Exercise:
After locating the line with "tentait de se présenter comme la victime", reproduce it and all following lines of the listing below exactly, stopping only at the final line.

Data provided:
::::
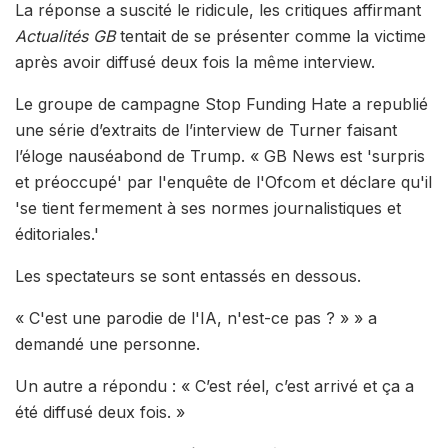
La réponse a suscité le ridicule, les critiques affirmant
Actualités GB
tentait de se présenter comme la victime
après avoir diffusé deux fois la même interview.
Le groupe de campagne Stop Funding Hate a republié
une série d’extraits de l’interview de Turner faisant
l’éloge nauséabond de Trump. « GB News est 'surpris
et préoccupé' par l'enquête de l'Ofcom et déclare qu'il
'se tient fermement à ses normes journalistiques et
éditoriales.'
Les spectateurs se sont entassés en dessous.
« C'est une parodie de l'IA, n'est-ce pas ? » » a
demandé une personne.
Un autre a répondu : « C’est réel, c’est arrivé et ça a
été diffusé deux fois. »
::::
Result of the task:
tentait de se présenter comme la victime
après avoir diffusé deux fois la même interview.
Le groupe de campagne Stop Funding Hate a republié
une série d’extraits de l’interview de Turner faisant
l’éloge nauséabond de Trump. « GB News est 'surpris
et préoccupé' par l'enquête de l'Ofcom et déclare qu'il
'se tient fermement à ses normes journalistiques et
éditoriales.'
Les spectateurs se sont entassés en dessous.
« C'est une parodie de l'IA, n'est-ce pas ? » » a
demandé une personne.
Un autre a répondu : « C’est réel, c’est arrivé et ça a
été diffusé deux fois. »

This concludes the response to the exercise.